How to Be One: Brian Jennings, a sixth-year associate in the bankruptcy group at Seattle's Perkins Coie, joined the firm as a lateral in the fall of 2001. "As a fifth- or sixth-year associate, you may be delegating to people at your level or a couple of years your junior," he says. "Sometimes you might have to delegate to a partner. You need to know how to use people as resources and use their skills without acting like you have authority over them. The way I look at it is not that I'm in charge of people but that I'm in charge of a particular project, and I need to go out and find whatever resources I need to get it done."
Still, law firms are full of egos, and the competition those egos create is important to a firm's success — if everyone's striving to be the best, good work will be done. But the ego-fest can resemble a dirty game of eighth-grade kickball. How does Jennings manage competing lawyers within the firm? "The first move is to start carving off smaller projects from larger ones, into discrete issues. Then, build from that. Give someone a straightforward project that needs to be done well but isn't central to a case. If she handles the project well, give her more responsibility next time. You'll start to gauge who you can trust on what, and eventually you sit back and realize that even if someone isn't a star attorney, she still can help in some way. You realize people's limits and recognize their capabilities."
5 The Wizard
Definition: The wise one.
Where to Spot One: In the hallway, surrounded by a gaggle of associates-or even other partners-trying to glean some of his knowledge.

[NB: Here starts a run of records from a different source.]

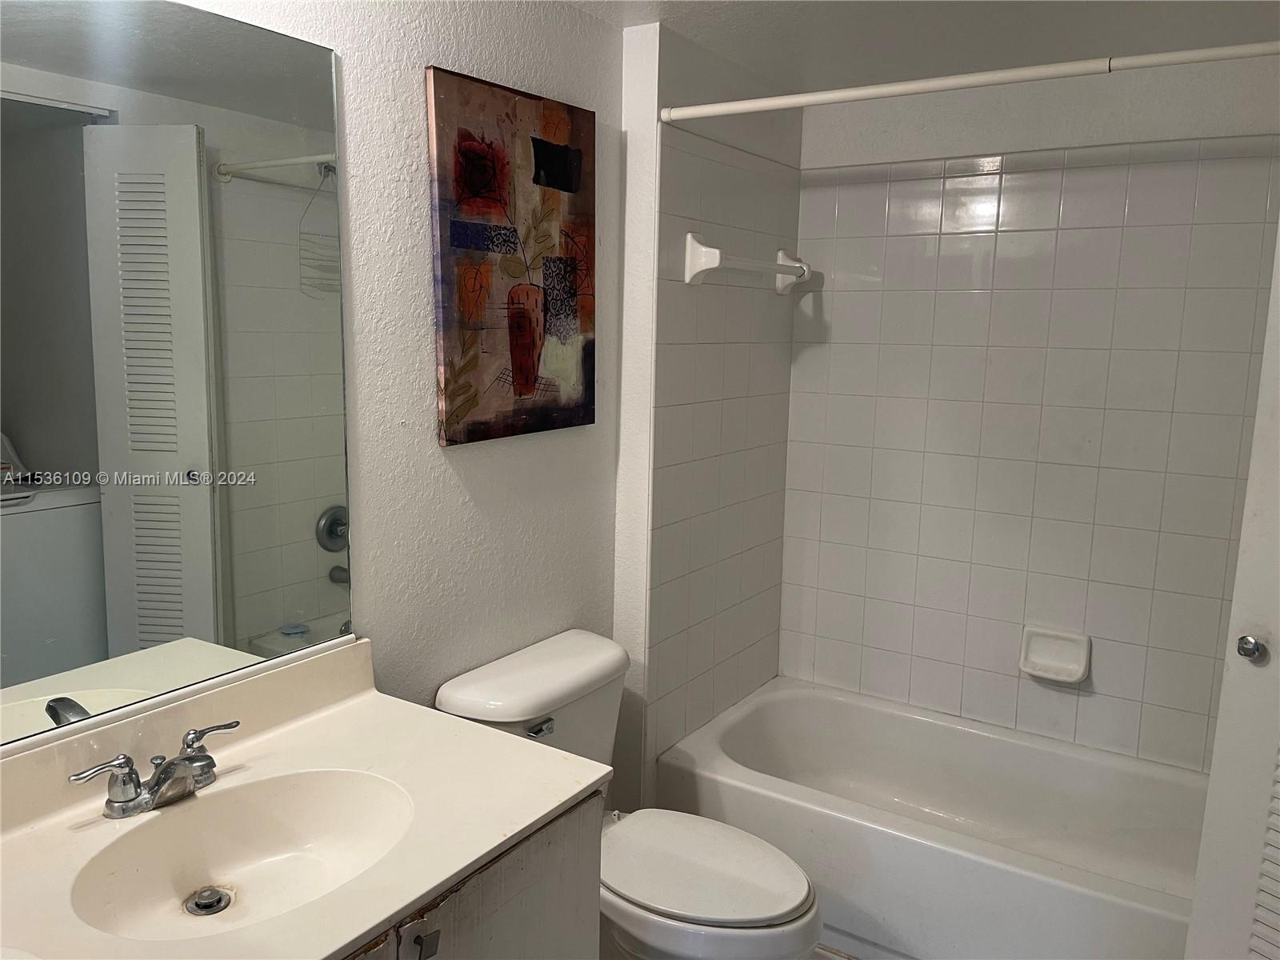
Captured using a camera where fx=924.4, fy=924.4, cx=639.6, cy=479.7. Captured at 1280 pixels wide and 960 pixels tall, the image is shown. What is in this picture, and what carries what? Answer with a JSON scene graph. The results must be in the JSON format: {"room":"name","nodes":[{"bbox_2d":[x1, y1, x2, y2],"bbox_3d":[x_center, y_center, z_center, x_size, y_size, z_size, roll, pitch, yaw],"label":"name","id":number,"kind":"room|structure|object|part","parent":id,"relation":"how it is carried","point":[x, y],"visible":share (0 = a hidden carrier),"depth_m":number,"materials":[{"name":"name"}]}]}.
{"room":"bathroom","nodes":[
{"label":"bathroom","id":0,"kind":"room"},
{"bbox_2d":[177,0,629,800],"bbox_3d":[-0.679,0.096,1.608,0.115,2.299,2.540,7,11,33],"label":"left wall","id":1,"kind":"structure","parent":0,"point":[420,192],"depth_m":1.92,"materials":[{"name":"white paint"}]},
{"bbox_2d":[0,0,355,750],"bbox_3d":[-0.799,-0.170,1.259,0.008,1.023,0.987,7,11,33],"label":"mirror","id":2,"kind":"object","parent":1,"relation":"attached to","point":[200,455],"visible":1,"depth_m":1.38,"materials":[{"name":"mirror"}]},
{"bbox_2d":[425,63,596,447],"bbox_3d":[-0.260,-0.466,2.037,0.029,0.743,0.529,7,11,33],"label":"painting","id":3,"kind":"object","parent":1,"relation":"attached to","point":[454,224],"visible":0.99,"depth_m":1.98},
{"bbox_2d":[611,20,804,808],"bbox_3d":[0.213,-0.050,2.832,0.151,2.312,0.926,7,11,33],"label":"partition wall","id":4,"kind":"structure","parent":0,"point":[671,82],"depth_m":2.52,"materials":[{"name":"white tile"}]},
{"bbox_2d":[683,232,808,290],"bbox_3d":[0.330,-0.615,2.657,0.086,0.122,0.619,7,11,33],"label":"towel bar","id":5,"kind":"object","parent":4,"relation":"attached to","point":[714,265],"visible":0.99,"depth_m":2.47,"materials":[{"name":"white ceramic"}]},
{"bbox_2d":[653,39,1279,122],"bbox_3d":[0.748,-0.817,1.871,1.592,0.050,0.045,7,11,33],"label":"shower curtain rod","id":6,"kind":"object","parent":4,"relation":"attached to","point":[759,103],"visible":0.99,"depth_m":1.89,"materials":[{"name":"white metal"}]},
{"bbox_2d":[811,941,860,959],"bbox_3d":[0.252,1.338,1.560,2.030,0.086,3.392,7,11,33],"label":"floor","id":7,"kind":"structure","parent":0,"point":[838,955],"depth_m":2.30,"materials":[{"name":"tile"}]},
{"bbox_2d":[344,788,604,959],"bbox_3d":[-0.573,0.922,1.266,0.582,0.789,1.048,7,11,33],"label":"vanity cabinet","id":8,"kind":"object","parent":7,"relation":"on","point":[526,899],"visible":0.23,"depth_m":1.36,"materials":[{"name":"grey wood"}]},
{"bbox_2d":[0,632,611,959],"bbox_3d":[-0.568,0.471,1.256,0.628,0.124,0.999,7,11,33],"label":"vanity countertop","id":9,"kind":"structure","parent":8,"relation":"on","point":[594,778],"depth_m":1.37,"materials":[{"name":"beige"}]},
{"bbox_2d":[67,717,241,818],"bbox_3d":[-0.671,0.430,1.335,0.144,0.084,0.266,7,11,33],"label":"faucet","id":10,"kind":"object","parent":9,"relation":"on","point":[130,775],"visible":0.99,"depth_m":1.32,"materials":[{"name":"silver metal"}]},
{"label":"lever handle","id":11,"kind":"part","parent":10,"relation":"part of","materials":[{"name":"silver metal"}]},
{"bbox_3d":[-0.628,0.381,1.358,0.048,0.054,0.083,7,11,33],"label":"lever handle","id":12,"kind":"part","parent":10,"relation":"part of","materials":[{"name":"silver metal"}]},
{"bbox_2d":[73,766,419,941],"bbox_3d":[-0.527,0.562,1.293,0.364,0.132,0.452,7,11,33],"label":"sink","id":13,"kind":"object","parent":9,"relation":"in","point":[303,829],"visible":0.76,"depth_m":1.38,"materials":[{"name":"white ceramic"}]},
{"bbox_2d":[184,885,230,916],"bbox_3d":[-0.628,0.611,1.342,0.057,0.016,0.056,7,11,33],"label":"sink drain","id":14,"kind":"object","parent":13,"relation":"in","point":[202,905],"visible":0.95,"depth_m":1.34,"materials":[{"name":"silver metal"}]},
{"bbox_3d":[-0.300,0.652,1.288,0.029,0.051,0.024,7,11,33],"label":"cabinet handle","id":15,"kind":"part","parent":8,"relation":"part of","materials":[{"name":"silver metal"}]},
{"bbox_2d":[432,628,820,959],"bbox_3d":[0.002,0.821,2.002,0.813,0.784,0.513,7,11,33],"label":"toilet","id":16,"kind":"object","parent":7,"relation":"on","point":[459,700],"visible":0.73,"depth_m":1.92,"materials":[{"name":"white ceramic"}]},
{"bbox_3d":[-0.212,0.518,1.941,0.039,0.031,0.060,7,11,33],"label":"flush lever","id":17,"kind":"part","parent":16,"relation":"part of","materials":[{"name":"silver metal"}]},
{"bbox_3d":[0.098,0.791,1.988,0.477,0.041,0.374,7,11,33],"label":"toilet seat","id":18,"kind":"part","parent":16,"relation":"part of","materials":[{"name":"white plastic"}]},
{"bbox_2d":[656,676,1211,959],"bbox_3d":[0.885,0.975,2.506,1.538,0.363,0.818,7,11,33],"label":"bathtub","id":19,"kind":"object","parent":7,"relation":"on","point":[802,700],"visible":0.89,"depth_m":2.49,"materials":[{"name":"white plastic"}]},
{"bbox_2d":[1184,222,1279,959],"bbox_3d":[1.268,0.328,1.415,0.128,1.997,0.718,-4,11,-30],"label":"louvered door","id":20,"kind":"structure","parent":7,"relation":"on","point":[1222,694],"depth_m":1.68,"materials":[{"name":"white paint"}]},
{"bbox_2d":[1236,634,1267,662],"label":"door knob","id":21,"kind":"object","parent":20,"relation":"attached to","point":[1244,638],"visible":0.96,"depth_m":1.61,"materials":[{"name":"silver metal"}]},
{"bbox_2d":[540,0,1279,90],"bbox_3d":[0.335,-0.980,1.178,2.072,0.102,3.464,7,11,33],"label":"ceiling","id":22,"kind":"structure","parent":0,"point":[740,58],"depth_m":2.24,"materials":[{"name":"white paint"}]},
{"bbox_2d":[779,54,1279,772],"bbox_3d":[1.221,-0.023,2.722,1.730,2.323,0.122,7,11,33],"label":"back wall","id":23,"kind":"structure","parent":0,"point":[889,133],"depth_m":2.68,"materials":[{"name":"white tile"}]},
{"bbox_2d":[1019,625,1091,683],"bbox_3d":[1.202,0.509,2.683,0.185,0.135,0.070,7,11,33],"label":"soap dish","id":24,"kind":"object","parent":23,"relation":"attached to","point":[1079,674],"visible":0.99,"depth_m":2.69,"materials":[{"name":"white ceramic"}]}
]}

''There's a guy here we call Oz," says Daniel O'Brien, an associate at the firm Thomas & Winters in Austin, Texas. "He's been here for 25 years, but you rarely see him. He knows the answer to everything. I can either spend three hours in the library researching a question or just drop by his office for a few minutes and ask him what I need to know." Everyone goes to the Wizard with all kinds of questions: Is the lateral partner we're thinking of hiring a good fit for the firm? Should the firm take on a particular oil-spill case? Is the annual partner retreat serving its purpose?

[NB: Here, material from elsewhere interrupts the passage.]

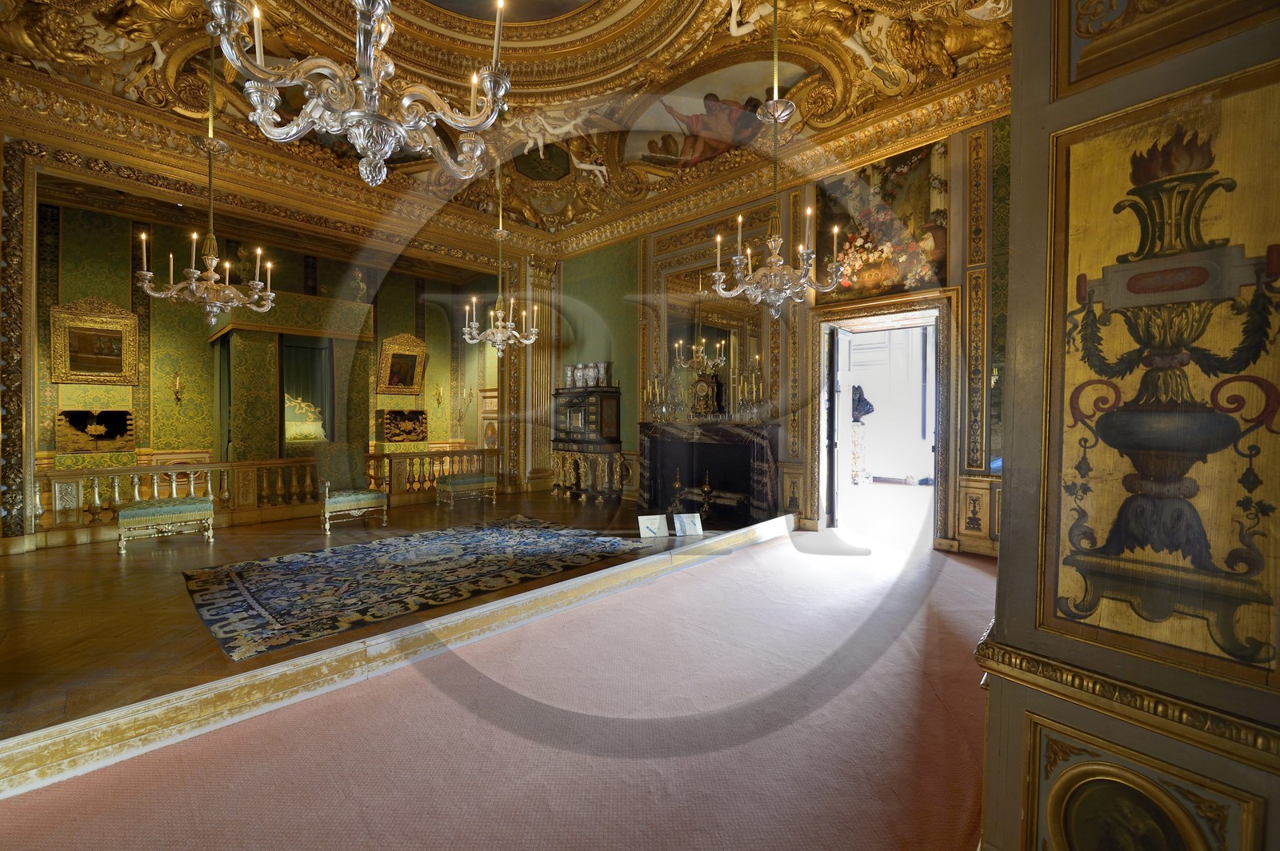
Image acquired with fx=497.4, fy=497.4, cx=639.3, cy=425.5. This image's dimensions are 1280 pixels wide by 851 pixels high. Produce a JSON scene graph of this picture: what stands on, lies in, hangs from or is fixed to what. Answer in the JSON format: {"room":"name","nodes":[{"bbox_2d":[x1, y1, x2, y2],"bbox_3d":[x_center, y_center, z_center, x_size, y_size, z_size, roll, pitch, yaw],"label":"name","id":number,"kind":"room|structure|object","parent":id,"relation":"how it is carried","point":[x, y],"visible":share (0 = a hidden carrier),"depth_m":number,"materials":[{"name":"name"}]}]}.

The Wizard may be expert in one particular practice area, but he has stores of knowledge about most others, too. He understands what it takes to win a case, to close a deal, to get the client what she wants — even if he never sets foot in a courtroom or sits at a negotiating table anymore. "He's the chess master," says an associate at a big Boston firm. "We stop in his office to lay out our strategy on a case we're handling. He'll ask a question or two about the client and the other party, then he puts his hands together like Mr. Burns on The Simpsons and gives us an answer. And he's always right."